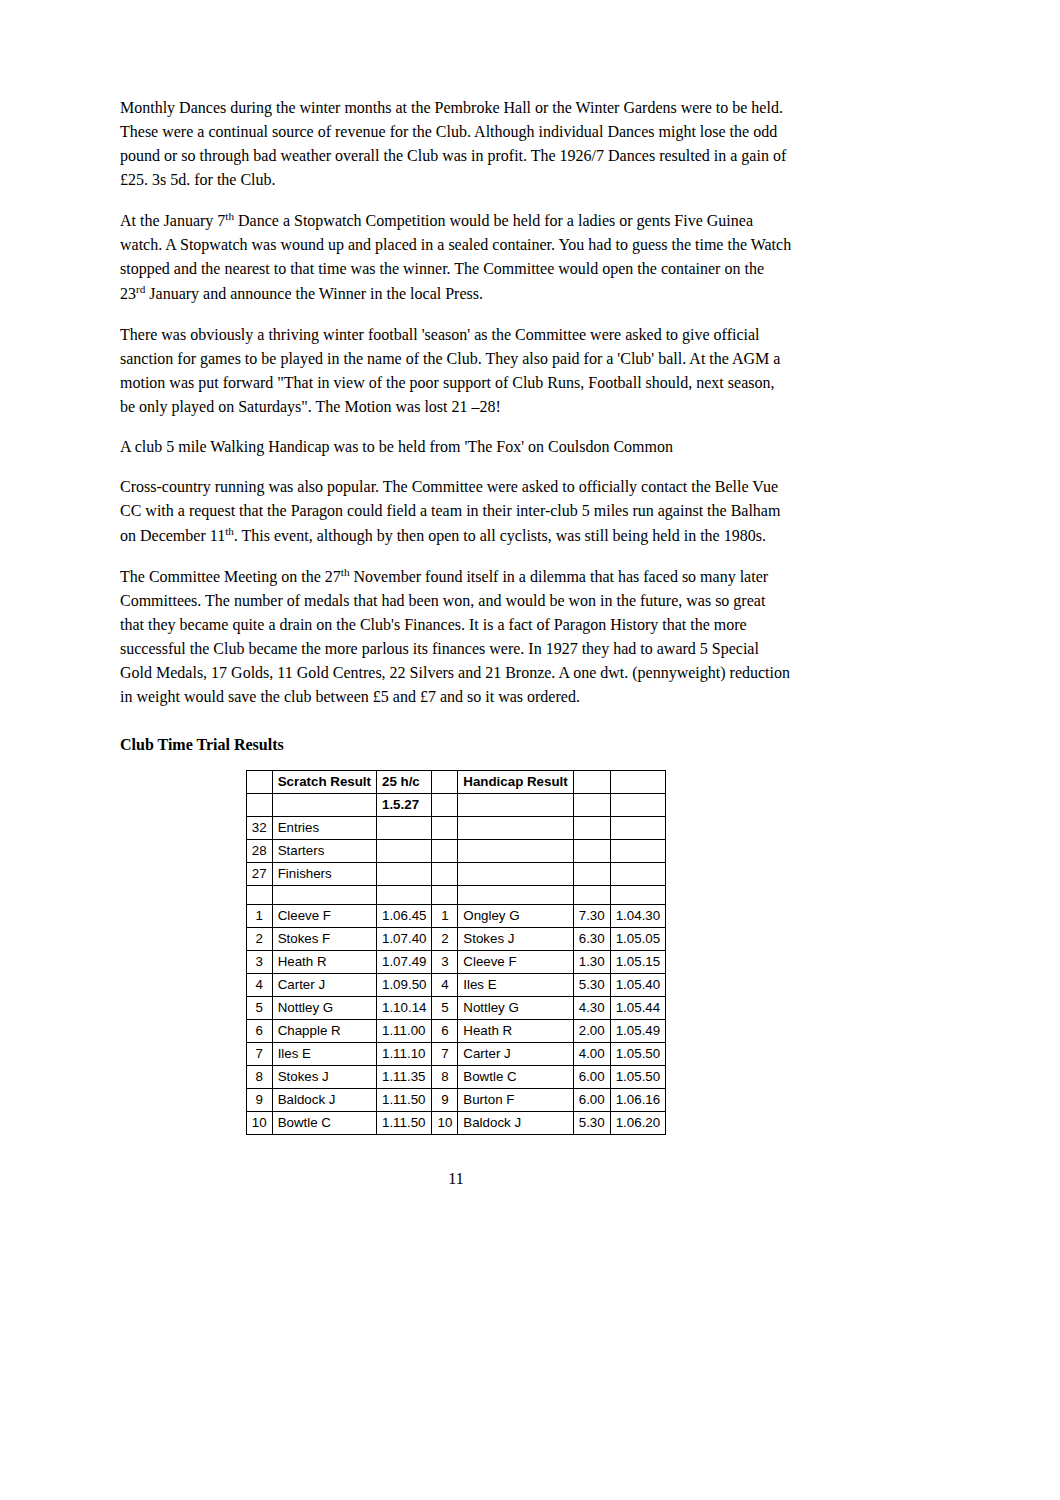Monthly Dances during the winter months at the Pembroke Hall or the Winter Gardens were to be held. These were a continual source of revenue for the Club. Although individual Dances might lose the odd pound or so through bad weather overall the Club was in profit. The 1926/7 Dances resulted in a gain of £25. 3s 5d. for the Club.
At the January 7th Dance a Stopwatch Competition would be held for a ladies or gents Five Guinea watch. A Stopwatch was wound up and placed in a sealed container. You had to guess the time the Watch stopped and the nearest to that time was the winner. The Committee would open the container on the 23rd January and announce the Winner in the local Press.
There was obviously a thriving winter football 'season' as the Committee were asked to give official sanction for games to be played in the name of the Club. They also paid for a 'Club' ball. At the AGM a motion was put forward "That in view of the poor support of Club Runs, Football should, next season, be only played on Saturdays". The Motion was lost 21 –28!
A club 5 mile Walking Handicap was to be held from 'The Fox' on Coulsdon Common
Cross-country running was also popular. The Committee were asked to officially contact the Belle Vue CC with a request that the Paragon could field a team in their inter-club 5 miles run against the Balham on December 11th. This event, although by then open to all cyclists, was still being held in the 1980s.
The Committee Meeting on the 27th November found itself in a dilemma that has faced so many later Committees. The number of medals that had been won, and would be won in the future, was so great that they became quite a drain on the Club's Finances. It is a fact of Paragon History that the more successful the Club became the more parlous its finances were. In 1927 they had to award 5 Special Gold Medals, 17 Golds, 11 Gold Centres, 22 Silvers and 21 Bronze. A one dwt. (pennyweight) reduction in weight would save the club between £5 and £7 and so it was ordered.
Club Time Trial Results
| | Scratch Result | 25 h/c | | Handicap Result | | |
| | | 1.5.27 | | | | |
| 32 | Entries | | | | | |
| 28 | Starters | | | | | |
| 27 | Finishers | | | | | |
| 1 | Cleeve F | 1.06.45 | 1 | Ongley G | 7.30 | 1.04.30 |
| 2 | Stokes F | 1.07.40 | 2 | Stokes J | 6.30 | 1.05.05 |
| 3 | Heath R | 1.07.49 | 3 | Cleeve F | 1.30 | 1.05.15 |
| 4 | Carter J | 1.09.50 | 4 | Iles E | 5.30 | 1.05.40 |
| 5 | Nottley G | 1.10.14 | 5 | Nottley G | 4.30 | 1.05.44 |
| 6 | Chapple R | 1.11.00 | 6 | Heath R | 2.00 | 1.05.49 |
| 7 | Iles E | 1.11.10 | 7 | Carter J | 4.00 | 1.05.50 |
| 8 | Stokes J | 1.11.35 | 8 | Bowtle C | 6.00 | 1.05.50 |
| 9 | Baldock J | 1.11.50 | 9 | Burton F | 6.00 | 1.06.16 |
| 10 | Bowtle C | 1.11.50 | 10 | Baldock J | 5.30 | 1.06.20 |
11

┄┄┄┄┄┄┄┄┄┄┄┄┄┄┄┄┄┄┄┄

--- Prompt ---
Go through the material above and print all of it exactly, except the pictures.

--- Response to this task ---
Monthly Dances during the winter months at the Pembroke Hall or the Winter Gardens were to be held. These were a continual source of revenue for the Club. Although individual Dances might lose the odd pound or so through bad weather overall the Club was in profit. The 1926/7 Dances resulted in a gain of £25. 3s 5d. for the Club.
At the January 7th Dance a Stopwatch Competition would be held for a ladies or gents Five Guinea watch. A Stopwatch was wound up and placed in a sealed container. You had to guess the time the Watch stopped and the nearest to that time was the winner. The Committee would open the container on the 23rd January and announce the Winner in the local Press.
There was obviously a thriving winter football 'season' as the Committee were asked to give official sanction for games to be played in the name of the Club. They also paid for a 'Club' ball. At the AGM a motion was put forward "That in view of the poor support of Club Runs, Football should, next season, be only played on Saturdays". The Motion was lost 21 –28!
A club 5 mile Walking Handicap was to be held from 'The Fox' on Coulsdon Common
Cross-country running was also popular. The Committee were asked to officially contact the Belle Vue CC with a request that the Paragon could field a team in their inter-club 5 miles run against the Balham on December 11th. This event, although by then open to all cyclists, was still being held in the 1980s.
The Committee Meeting on the 27th November found itself in a dilemma that has faced so many later Committees. The number of medals that had been won, and would be won in the future, was so great that they became quite a drain on the Club's Finances. It is a fact of Paragon History that the more successful the Club became the more parlous its finances were. In 1927 they had to award 5 Special Gold Medals, 17 Golds, 11 Gold Centres, 22 Silvers and 21 Bronze. A one dwt. (pennyweight) reduction in weight would save the club between £5 and £7 and so it was ordered.
Club Time Trial Results
| | Scratch Result | 25 h/c | | Handicap Result | | |
| | | 1.5.27 | | | | |
| 32 | Entries | | | | | |
| 28 | Starters | | | | | |
| 27 | Finishers | | | | | |
| 1 | Cleeve F | 1.06.45 | 1 | Ongley G | 7.30 | 1.04.30 |
| 2 | Stokes F | 1.07.40 | 2 | Stokes J | 6.30 | 1.05.05 |
| 3 | Heath R | 1.07.49 | 3 | Cleeve F | 1.30 | 1.05.15 |
| 4 | Carter J | 1.09.50 | 4 | Iles E | 5.30 | 1.05.40 |
| 5 | Nottley G | 1.10.14 | 5 | Nottley G | 4.30 | 1.05.44 |
| 6 | Chapple R | 1.11.00 | 6 | Heath R | 2.00 | 1.05.49 |
| 7 | Iles E | 1.11.10 | 7 | Carter J | 4.00 | 1.05.50 |
| 8 | Stokes J | 1.11.35 | 8 | Bowtle C | 6.00 | 1.05.50 |
| 9 | Baldock J | 1.11.50 | 9 | Burton F | 6.00 | 1.06.16 |
| 10 | Bowtle C | 1.11.50 | 10 | Baldock J | 5.30 | 1.06.20 |
11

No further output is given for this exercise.